The program coordinator asked me probably a month ago if I was still able to keep in contact with people in Ontario, if I still had support despite having to end all "electronic communication". I heard myself tell her yes. But it's not the same. It really isn't. It's a sliver of a fraction of what I had before. Yes, my decision has been supported by my family, friends and extended family in Ontario, in other provinces and in the States. And if I asked any of them for help, I know they'd do what they could to deliver.With the blog though, not only could I have the "therapy" of writing about my experiences and my emotions, but I knew people were reading.  They'd give me feedback, they'd ask questions, they'd cheer me on. I could tell my Google Analytics who was reading where, when and how often they were coming back. I had friends I haven't talked to in a few years approach me to offer me words of support and encouragement which helped remind me I was on the path to something with all the tests, all the doubts.This blog allowed me to put myself out there in what for me is my best and most comfortable way of communicating-writing.

I also had the support of "strangers". I know the "stranger" factor was probably the scariest risk in the minds of people who asked me to end the blog. Someone might ask for my kidney! Someone might track me down and do bad things. I might be pressured. Valid concerns?  Maybe.  But it didn't happen, not to me at least. You know what makes the support of strangers nice? They aren't worried about me the same way my best friend, aunt or cousin is. They come at the situation with a different kind of advice and feedback (good and bad) I'd never get from people in my immediate universe. It's really about them and their experience-not me. I received a story from a mother with three children who have required transplants (one of them twice already). I heard from other donors, who like me were crazy enough to want to do this for a stranger. I heard from wonderful volunteers and employees in our local "kidney community" who saw what I could bring by generating awareness for the need to donation. I heard from a lovely lady who received a kidney last year who urged me along and helped me understand how her life had changed. I miss that momentum and I know that even though I can publish all these down the road, its not the same. The support will not be required the way it has been, people will care less as the end of the story in a lot of ways will be known and its not going to do the same in terms of educating and generating awareness.
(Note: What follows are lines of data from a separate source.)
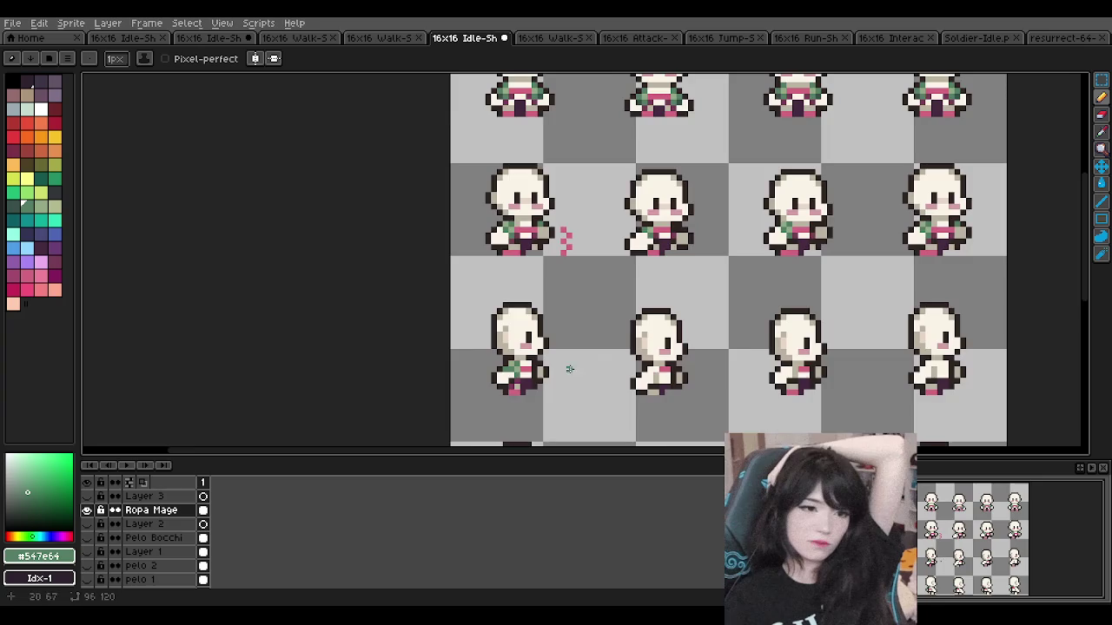
scroll(515, 316, down, 2)
scroll(502, 352, up, 2)
scroll(502, 352, up, 1)
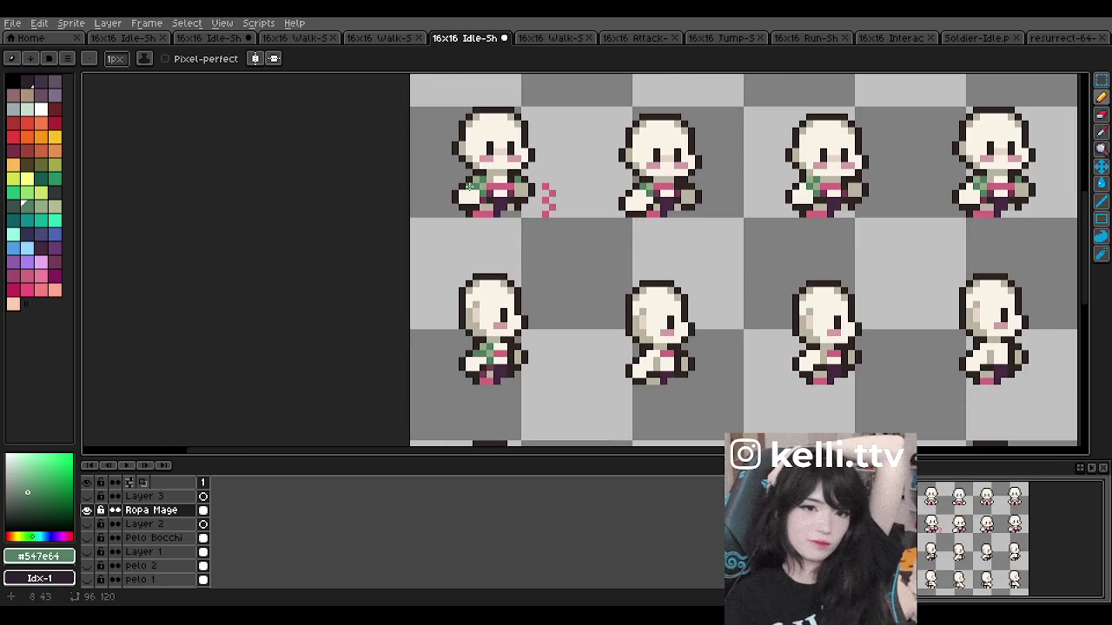
scroll(571, 303, down, 2)
scroll(536, 205, up, 3)
scroll(572, 156, down, 2)
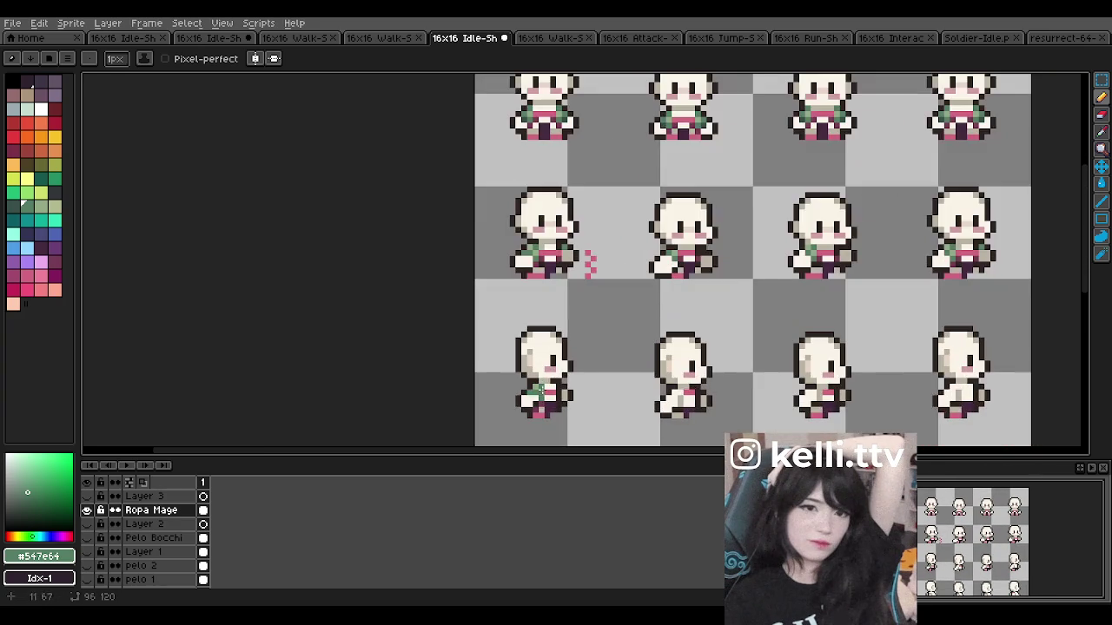
scroll(651, 382, down, 1)
scroll(675, 415, up, 1)
scroll(651, 382, up, 2)
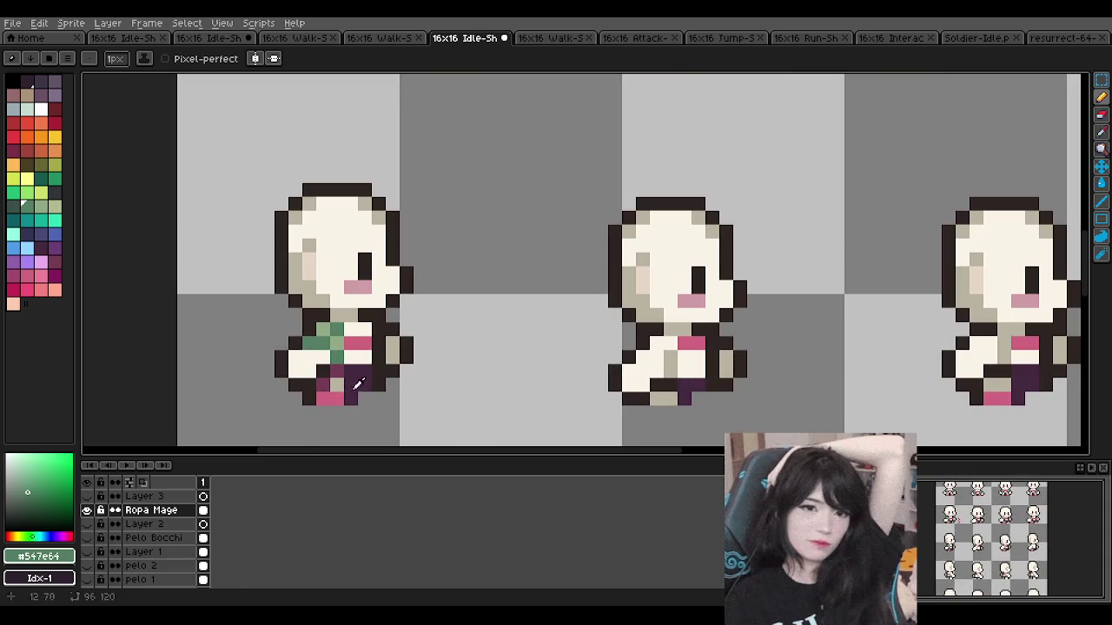
Step: Paint purple #753c54 on the lower body, then sage #92a984 and dark green on the middle sprite's chest
alt+click(692, 397)
drag(692, 396, 665, 387)
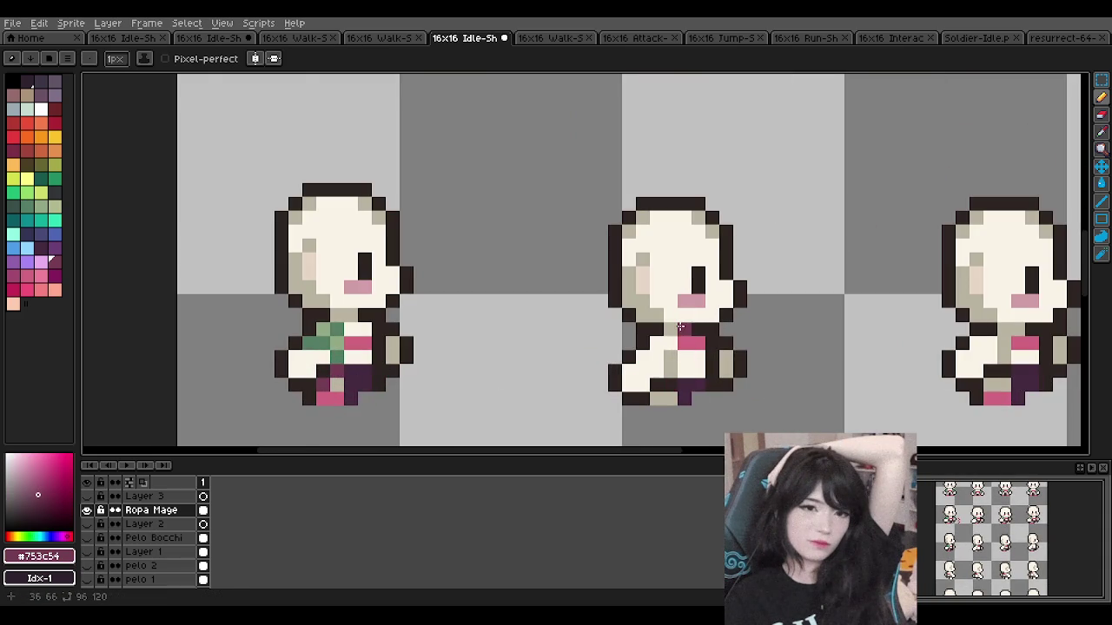
alt+click(337, 344)
drag(670, 339, 670, 349)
That makes me sad all around.

With this blog (when it was active) I kind of felt like those old Verizon commercials where the callers are going about their lives but they had a whole network following them, making sure everything was okay. Now I feel like that team of people have all been forced to leave.  I have a handful of people I try to keep updated via private email (illegal according to the policy but whatever...its 2011 people-get over it). It's not the same.  I think when you send an email you really think about who wants to read it, whose time you want to ask for and who NEEDS to know what you are saying (aka my mother). At least with the blog I could write it and if they had time to read it they could-I wasn't making them feel obligated. I write this a lot differently than I do my email updates as well so the process and feelings around it are so much different.

Anyway, I miss my blog and what it gave me. And that's all there is to it.